If so, your option 2 itself has two sub-options. Add an interval type column as you've done with option 1 so you have two rows for each day: actuals and estimated. Or have two columns for each time period, actual values and estimated, e.g.:
create table asset_daily_int (
int_read_dt date not null,
asset_id varchar2( 30 ) not null,
int_type varchar2( 30 ) not null, --actual/esimated
int_value_0000 float( 126 ),
int_value_0015 float( 126 ),
int_value_0030 float( 126 ),
...
);
create table asset_daily_int (
int_read_dt date not null,
asset_id varchar2( 30 ) not null,
int_act_value_0000 float( 126 ),
int_est_value_0000 float( 126 ),
int_act_value_0015 float( 126 ),
int_est_value_0015 float( 126 ),
int_act_value_0030 float( 126 ),
int_est_value_0030 float( 126 ),
...
);
The question of which of these methods is "best" depends on your requirements and how you plan on querying the tables.
Do you "always" query an asset getting all the intervals for a day and display them as columns?
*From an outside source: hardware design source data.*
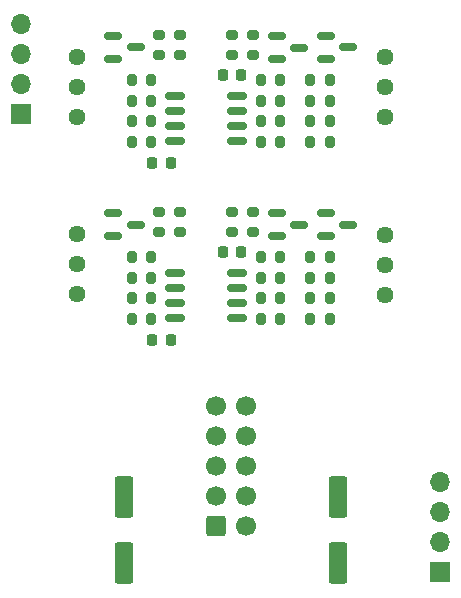
<source format=gbr>
%TF.GenerationSoftware,KiCad,Pcbnew,7.0.10*%
%TF.CreationDate,2024-02-20T21:55:58-06:00*%
%TF.ProjectId,Dual_VCA,4475616c-5f56-4434-912e-6b696361645f,rev?*%
%TF.SameCoordinates,Original*%
%TF.FileFunction,Soldermask,Top*%
%TF.FilePolarity,Negative*%
%FSLAX46Y46*%
G04 Gerber Fmt 4.6, Leading zero omitted, Abs format (unit mm)*
G04 Created by KiCad (PCBNEW 7.0.10) date 2024-02-20 21:55:58*
%MOMM*%
%LPD*%
G01*
G04 APERTURE LIST*
G04 Aperture macros list*
%AMRoundRect*
0 Rectangle with rounded corners*
0 $1 Rounding radius*
0 $2 $3 $4 $5 $6 $7 $8 $9 X,Y pos of 4 corners*
0 Add a 4 corners polygon primitive as box body*
4,1,4,$2,$3,$4,$5,$6,$7,$8,$9,$2,$3,0*
0 Add four circle primitives for the rounded corners*
1,1,$1+$1,$2,$3*
1,1,$1+$1,$4,$5*
1,1,$1+$1,$6,$7*
1,1,$1+$1,$8,$9*
0 Add four rect primitives between the rounded corners*
20,1,$1+$1,$2,$3,$4,$5,0*
20,1,$1+$1,$4,$5,$6,$7,0*
20,1,$1+$1,$6,$7,$8,$9,0*
20,1,$1+$1,$8,$9,$2,$3,0*%
G04 Aperture macros list end*
%ADD10RoundRect,0.200000X0.200000X0.275000X-0.200000X0.275000X-0.200000X-0.275000X0.200000X-0.275000X0*%
%ADD11RoundRect,0.200000X-0.200000X-0.275000X0.200000X-0.275000X0.200000X0.275000X-0.200000X0.275000X0*%
%ADD12RoundRect,0.225000X-0.225000X-0.250000X0.225000X-0.250000X0.225000X0.250000X-0.225000X0.250000X0*%
%ADD13RoundRect,0.150000X-0.675000X-0.150000X0.675000X-0.150000X0.675000X0.150000X-0.675000X0.150000X0*%
%ADD14RoundRect,0.200000X-0.275000X0.200000X-0.275000X-0.200000X0.275000X-0.200000X0.275000X0.200000X0*%
%ADD15RoundRect,0.150000X-0.587500X-0.150000X0.587500X-0.150000X0.587500X0.150000X-0.587500X0.150000X0*%
%ADD16RoundRect,0.250000X-0.550000X1.500000X-0.550000X-1.500000X0.550000X-1.500000X0.550000X1.500000X0*%
%ADD17RoundRect,0.200000X0.275000X-0.200000X0.275000X0.200000X-0.275000X0.200000X-0.275000X-0.200000X0*%
%ADD18C,1.440000*%
%ADD19RoundRect,0.250000X-0.600000X-0.600000X0.600000X-0.600000X0.600000X0.600000X-0.600000X0.600000X0*%
%ADD20C,1.700000*%
%ADD21R,1.700000X1.700000*%
%ADD22O,1.700000X1.700000*%
G04 APERTURE END LIST*
D10*
%TO.C,R19*%
X132691250Y-112825000D03*
X131041250Y-112825000D03*
%TD*%
D11*
%TO.C,R2*%
X115928750Y-129575000D03*
X117578750Y-129575000D03*
%TD*%
D10*
%TO.C,R21*%
X128528750Y-111075000D03*
X126878750Y-111075000D03*
%TD*%
D12*
%TO.C,C5*%
X123660000Y-125630000D03*
X125210000Y-125630000D03*
%TD*%
D10*
%TO.C,R13*%
X132691250Y-131325000D03*
X131041250Y-131325000D03*
%TD*%
D13*
%TO.C,U2*%
X119603750Y-112445000D03*
X119603750Y-113715000D03*
X119603750Y-114985000D03*
X119603750Y-116255000D03*
X124853750Y-116255000D03*
X124853750Y-114985000D03*
X124853750Y-113715000D03*
X124853750Y-112445000D03*
%TD*%
D10*
%TO.C,R12*%
X128528750Y-127825000D03*
X126878750Y-127825000D03*
%TD*%
%TO.C,R8*%
X132691250Y-127825000D03*
X131041250Y-127825000D03*
%TD*%
D11*
%TO.C,R28*%
X115928750Y-114575000D03*
X117578750Y-114575000D03*
%TD*%
D14*
%TO.C,R15*%
X124460000Y-122280000D03*
X124460000Y-123930000D03*
%TD*%
%TO.C,R5*%
X118260000Y-122275000D03*
X118260000Y-123925000D03*
%TD*%
D15*
%TO.C,Q5*%
X132360000Y-107375000D03*
X132360000Y-109275000D03*
X134235000Y-108325000D03*
%TD*%
D16*
%TO.C,C1*%
X115285000Y-146380000D03*
X115285000Y-151980000D03*
%TD*%
D15*
%TO.C,Q3*%
X128210000Y-107380000D03*
X128210000Y-109280000D03*
X130085000Y-108330000D03*
%TD*%
D16*
%TO.C,C2*%
X133385000Y-146355000D03*
X133385000Y-151955000D03*
%TD*%
D10*
%TO.C,R11*%
X132685000Y-126080000D03*
X131035000Y-126080000D03*
%TD*%
%TO.C,R22*%
X128528750Y-116325000D03*
X126878750Y-116325000D03*
%TD*%
D17*
%TO.C,R27*%
X126210000Y-108925000D03*
X126210000Y-107275000D03*
%TD*%
D10*
%TO.C,R25*%
X132685000Y-111080000D03*
X131035000Y-111080000D03*
%TD*%
%TO.C,R14*%
X128528750Y-126075000D03*
X126878750Y-126075000D03*
%TD*%
D11*
%TO.C,R4*%
X115928750Y-126075000D03*
X117578750Y-126075000D03*
%TD*%
D10*
%TO.C,R20*%
X128528750Y-114575000D03*
X126878750Y-114575000D03*
%TD*%
D14*
%TO.C,R31*%
X118260000Y-107275000D03*
X118260000Y-108925000D03*
%TD*%
D15*
%TO.C,Q4*%
X128210000Y-122380000D03*
X128210000Y-124280000D03*
X130085000Y-123330000D03*
%TD*%
D10*
%TO.C,R26*%
X132691250Y-116325000D03*
X131041250Y-116325000D03*
%TD*%
D17*
%TO.C,R6*%
X126210000Y-123925000D03*
X126210000Y-122275000D03*
%TD*%
D10*
%TO.C,R18*%
X132691250Y-114575000D03*
X131041250Y-114575000D03*
%TD*%
D15*
%TO.C,Q2*%
X132360000Y-122375000D03*
X132360000Y-124275000D03*
X134235000Y-123325000D03*
%TD*%
D12*
%TO.C,C3*%
X123660000Y-110630000D03*
X125210000Y-110630000D03*
%TD*%
D10*
%TO.C,R7*%
X132691250Y-129575000D03*
X131041250Y-129575000D03*
%TD*%
%TO.C,R10*%
X128528750Y-129575000D03*
X126878750Y-129575000D03*
%TD*%
D18*
%TO.C,RV6*%
X111278750Y-114220000D03*
X111278750Y-111680000D03*
X111278750Y-109140000D03*
%TD*%
%TO.C,RV4*%
X137341250Y-114230000D03*
X137341250Y-111690000D03*
X137341250Y-109150000D03*
%TD*%
%TO.C,RV2*%
X111278750Y-129230000D03*
X111278750Y-126690000D03*
X111278750Y-124150000D03*
%TD*%
%TO.C,RV3*%
X137341250Y-129250000D03*
X137341250Y-126710000D03*
X137341250Y-124170000D03*
%TD*%
D19*
%TO.C,J4*%
X123045000Y-148855000D03*
D20*
X125585000Y-148855000D03*
X123045000Y-146315000D03*
X125585000Y-146315000D03*
X123045000Y-143775000D03*
X125585000Y-143775000D03*
X123045000Y-141235000D03*
X125585000Y-141235000D03*
X123045000Y-138695000D03*
X125585000Y-138695000D03*
%TD*%
D11*
%TO.C,R32*%
X115928750Y-111075000D03*
X117578750Y-111075000D03*
%TD*%
%TO.C,R3*%
X115928750Y-127825000D03*
X117578750Y-127825000D03*
%TD*%
D15*
%TO.C,Q1*%
X114385000Y-122375000D03*
X114385000Y-124275000D03*
X116260000Y-123325000D03*
%TD*%
D14*
%TO.C,R23*%
X124460000Y-107280000D03*
X124460000Y-108930000D03*
%TD*%
%TO.C,R24*%
X120010000Y-107280000D03*
X120010000Y-108930000D03*
%TD*%
D15*
%TO.C,Q6*%
X114385000Y-107375000D03*
X114385000Y-109275000D03*
X116260000Y-108325000D03*
%TD*%
D12*
%TO.C,C4*%
X117685000Y-118080000D03*
X119235000Y-118080000D03*
%TD*%
%TO.C,C6*%
X117685000Y-133080000D03*
X119235000Y-133080000D03*
%TD*%
D10*
%TO.C,R9*%
X128528750Y-131325000D03*
X126878750Y-131325000D03*
%TD*%
D21*
%TO.C,J8*%
X106560000Y-113930000D03*
D22*
X106560000Y-111390000D03*
X106560000Y-108850000D03*
X106560000Y-106310000D03*
%TD*%
D21*
%TO.C,J12*%
X142010000Y-152730000D03*
D22*
X142010000Y-150190000D03*
X142010000Y-147650000D03*
X142010000Y-145110000D03*
%TD*%
D10*
%TO.C,R29*%
X117578750Y-116325000D03*
X115928750Y-116325000D03*
%TD*%
D13*
%TO.C,U1*%
X119603750Y-127445000D03*
X119603750Y-128715000D03*
X119603750Y-129985000D03*
X119603750Y-131255000D03*
X124853750Y-131255000D03*
X124853750Y-129985000D03*
X124853750Y-128715000D03*
X124853750Y-127445000D03*
%TD*%
D11*
%TO.C,R30*%
X115928750Y-112825000D03*
X117578750Y-112825000D03*
%TD*%
D10*
%TO.C,R1*%
X117578750Y-131325000D03*
X115928750Y-131325000D03*
%TD*%
%TO.C,R17*%
X128528750Y-112825000D03*
X126878750Y-112825000D03*
%TD*%
D14*
%TO.C,R16*%
X120010000Y-122280000D03*
X120010000Y-123930000D03*
%TD*%
M02*

</source>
If so one of the option 2 variants is probably best.
Or will you regularly search for values for a particular time slot? Or the values between two intervals? Then option 1 is probably best.
Some other observations:
With a row per time slot and interval type, you use inserts to add new data. Using the wide tables you have one insert at the start of the day then all other additions are updates. So you'll have rows with mostly null columns at the beginning of the day and mostly not null at the end. This may lead to lots of row chaining/migration. Unless you batch your data up to a single insert at the end of each day.
If you want to switch to more granular time periods you need to add columns to the wide table. This may lead to a lot of rework in your app to use them. And if you want to be as granular as every minute or more, you'll hit the 1,000 columns/table limit in Oracle Database.
In general option 1 may lead to more rows, but is more flexible. I lean towards using this unless you have strong requirements which lead to option 2.
Whichever method you go for, you could build materialized views to pivot/unpivot the data as needed which may help with performance in some cases.